Most Affected Regions: 

In fact, Latin America was viewed as the region with most to lose. Insect-pollinated crops such as cashew, soybean, coffee and cocoa are essential to regional food supply and international trade right across the continent. It is also home to large indigenous populations reliant on pollinated plants, with pollinator species such as hummingbirds embedded in oral culture and history. 

Asia Pacific was another global region where pollinator decline was perceived to pose serious risks to human well-being. China and India are increasingly reliant on fruit and vegetable crops that need pollinators, some of which now require people to pollinate by hand. 

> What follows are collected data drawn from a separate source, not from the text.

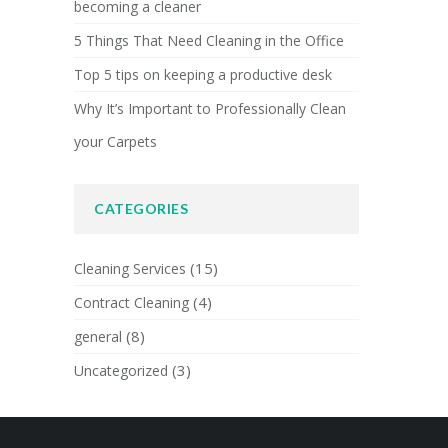
becoming a cleaner
5 Things That Need Cleaning in the Office
Top 5 tips on keeping a productive desk
Why It’s Important to Professionally Clean
your Carpets
CATEGORIES
(15)
Cleaning Services
(4)
Contract Cleaning
(8)
general
(3)
Uncategorized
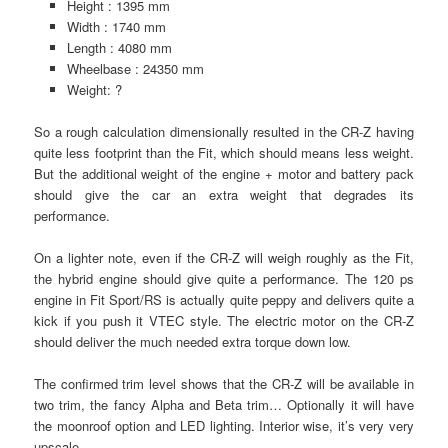
Height : 1395 mm
Width : 1740 mm
Length : 4080 mm
Wheelbase : 24350 mm
Weight: ?
So a rough calculation dimensionally resulted in the CR-Z having
quite less footprint than the Fit, which should means less weight.
But the additional weight of the engine + motor and battery pack
should give the car an extra weight that degrades its
performance.
On a lighter note, even if the CR-Z will weigh roughly as the Fit,
the hybrid engine should give quite a performance. The 120 ps
engine in Fit Sport/RS is actually quite peppy and delivers quite a
kick if you push it VTEC style. The electric motor on the CR-Z
should deliver the much needed extra torque down low.
The confirmed trim level shows that the CR-Z will be available in
two trim, the fancy Alpha and Beta trim… Optionally it will have
the moonroof option and LED lighting. Interior wise, it’s very very
upscale.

The researchers caution that not enough is known about the state of pollinator populations in the Global South, as evidence of decline is still primarily from wealthy regions such as Europe (where at least 37% of bee and 31% of butterfly species are in decline). Pollination deficits and biodiversity loss were seen as the biggest risks to Europeans, with potential to affect crops ranging from strawberries to oilseed rape. 

Dr Tom Breeze, co-author and Ecological Economics Research Fellow at the University of Reading, said: "This study highlights just how much we still don't know about pollinator decline and the impacts this has on human societies, particularly in parts of the developing world". 

"While we have data on how pollinators are doing in regions like Europe, there are significant knowledge gaps in many others. More research is needed on a global level so we can really understand the problems we face, and how we might address them."